A depender do modo como são realizadas, as restituições contemporâneas podem manter e aprofundar esse caráter universalizante, por reconhecerem no sujeito outrora colonizado uma identidade própria e uma autonomia inalienável no trato com seu legado cultural, em pé de igualdade com o sujeito outrora colonizador. Podem também, por outro lado, reforçar uma tendência inquietante do nosso tempo, a de uma etnicização da cultura, que valoriza um objeto cultural na medida em que ele é expressão de um certo modo de vida particular, preferencialmente marginalizado ou subjugado, em detrimento do testemunho de que ele pode ser portador dos poderes da criação humana em sua vasta e variegada gama de realizações.

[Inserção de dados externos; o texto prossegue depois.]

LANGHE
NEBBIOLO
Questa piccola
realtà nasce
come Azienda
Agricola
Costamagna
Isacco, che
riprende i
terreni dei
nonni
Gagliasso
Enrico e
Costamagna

Por isso, de maneira a radicalizar a dimensão universalizante e libertadora das nossas restituições, deve-se admitir que elas, por si sós, não bastam. Tendo na memória as violações do período colonial, uma ampla cooperação entre as nações ricas e pobres deveria organizar-se, de forma a permitir que uma infraestrutura segura e adequada se estabeleça nos países mais frágeis para acolher aquelas porções do seu patrimônio outrora saqueado criminosamente.
Também caberia questionar: por que deveria haver apenas a arte africana ou pré-colombiana ou oceânica nos museus da África, da América Latina ou da Oceania? Se pensarmos em um horizonte universal a ser construído entre os povos – quem sabe, nossa única esperança em meio a tantas guerras autodestrutivas – por que provincianizar os acervos dos museus periféricos, ao passo que o Louvre ou o Museu Britânico ou o Metropolitano têm suas belas alas sobre distintas regiões do mundo, constituindo-se em instituições “universais” e enciclopédicas? O que há nas telas de um Rubens, nas estampas de Hiroshige ou numa escultura Gupta que as tornaria menos aptas a falar ao homem africano do que os bronzes do Benin ou as máscaras Dongo? Uma utopia universalista sonharia com a possibilidade de que todos os homens pudessem tomar posse, em condições de igualdade, não apenas de sua cultura originária, mas do conjunto da experiência humana, em suas mais distintas e longínquas expressões.
Em 1953, Chris Marker e Alain Resnais realizaram As estátuas também morrem (Les Statues meurent aussi), belíssimo filme-ensaio com imagens sublimes de estátuas africanas. Tinham em mente uma pergunta provocadora: por que elas estavam num museu antropológico e não num museu de belas artes, como o Louvre? Em nossa época, poderíamos nos perguntar também, provocativamente, não apenas por que bronzes beninenses estão em Londres, mas também por que não é provável vermos um Turner ou um Van Dyck na Nigéria ou na Guatemala.